For most investors, diversification means spreading risk. As a portfolio grows, it increasingly means managing tax cost — because every rebalance, every gain, every distribution carries a drag that compounds over time. How you hold your investments starts to matter as much as what you hold. The tools to address it exist, but they require a different kind of portfolio construction.

Two areas where that difference matters most: what sits alongside public equities, and how you hold the public equities themselves.

🔹 On the alternatives side, institutional portfolios have allocated 20–30% to private credit, venture, infrastructure, and real assets for decades — accessing different return drivers than public equities alone.

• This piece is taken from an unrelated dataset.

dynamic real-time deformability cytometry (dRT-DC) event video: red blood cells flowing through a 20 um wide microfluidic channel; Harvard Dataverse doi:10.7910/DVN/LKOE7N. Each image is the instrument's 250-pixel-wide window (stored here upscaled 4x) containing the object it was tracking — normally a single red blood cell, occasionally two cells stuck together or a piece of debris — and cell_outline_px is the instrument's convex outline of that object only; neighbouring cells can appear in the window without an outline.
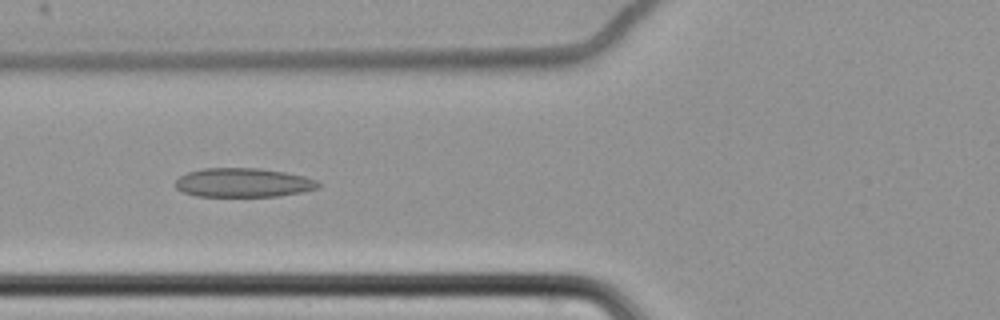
{"species": "common noctule bat (a hibernating species)", "species_latin": "Nyctalus noctula", "temperature_condition": "cold", "stored_images_in_passage": 64, "camera_frame_rate_fps": 3000, "um_per_image_px": 0.085, "animal": {"sex": "female", "body_mass_g": 22.7, "forearm_length_mm": 54.2}, "frame": {"image": 1, "passage_image": 28, "time_ms": 9.0, "image_size_px": [1000, 320], "cell_outline_px": [[320, 188], [304, 192], [276, 196], [196, 196], [184, 192], [176, 188], [172, 184], [180, 176], [188, 172], [204, 168], [260, 168], [284, 172], [304, 176], [316, 180], [320, 184]], "centroid_in_image_um": [20.67, 15.52], "position_along_channel_um": 105.1, "area_um2": 24.28}}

Cambridge Associates research suggests diversified portfolios that include private assets historically have produced similar or higher returns with different risk profiles than public-only portfolios. And the access has caught up — interval funds, non-traded BDCs, and qualified purchaser vehicles now make these allocations practical without a $50M minimum.

🔹 On the public equity side, there are structural advantages available at scale. One is direct indexing — instead of owning an ETF, you hold the individual stocks that make up the index in a separately managed account. The benefit is systematic tax-loss harvesting. Individual positions drift in and out of losses constantly, even when the index is flat or up. Selling those losses and replacing them with correlated positions generates realized losses you can use to offset gains elsewhere in the portfolio.

Another option is a 130/30 long-short strategy, where you go 130% long and 30% short within the same portfolio. The short positions offer alpha generation and tax flexibility while maintaining net market exposure.

For California or New York residents facing a combined federal and state rate above 37%, these approaches can add 1–2% in annual after-tax value. Over a decade on, say, a $5M equity sleeve, that compounds into real savings, though the smaller the portfolio, the more operational costs erode the benefit. Portfolio construction is one of the few areas where intentional structure pays for itself — if the portfolio is large enough to support it.

For educational purposes only. Not tax, legal, or investment advice.